Extract START

Our eager lake neighbors refuse to give us space.

Reinventing23 writes:

My husband and I have a lake home. We've been there for almost 4 years. In that time, we've become good friends with a few other households on our corner of the lake. Some of our group is quite outgoing, always meeting new people in our lake community and being welcoming, including us. Everyone's awesome, but one couple has become problematic.

Last year we met Roger and Helene, who have a seasonal cottage on a different part of the lake. They're around on weekends. They check in with us/our friend group when in town or stop by unannounced. This is fine.

What's hard is they want to get together all of the time and don't seem to accept it when we tell them we're busy. They get in their boat, drive over to our area, and anchor straight in front of our properties. It makes everyone uncomfortable. They'll stay there for an hour or more. If we're working in the yard, they'll repeatedly go by, telling us to quit working and join them.

Other times, when at the campfire, they'll dock their boat at one of our docks, then join us at the fire without an invitation. They'll also drive or walk over from their place to check up on us, even after being told we're not available.

When we're in our boat, they'll drive theirs over and say "Let's tie up the boats" so we can hang out on the water together. Normally, it's fine, except when we're hosting guests. We've struggled with how to say no.

Extract END
Raw data START

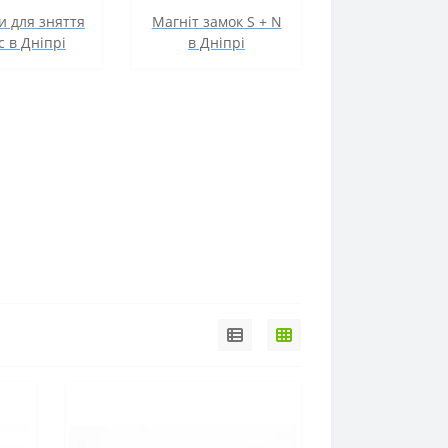
и для зняття
Магніт замок S + N
с в Дніпрі
в Дніпрі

Raw data END

To-do item:
List each activity the letter about lake neighbors says the writer's household or friend group is doing when Roger and Helene come over or approach them.

Exercise answer:
- Working in the yard
- Being at the campfire
- Being out in their boat
- Hosting guests (while out in their boat)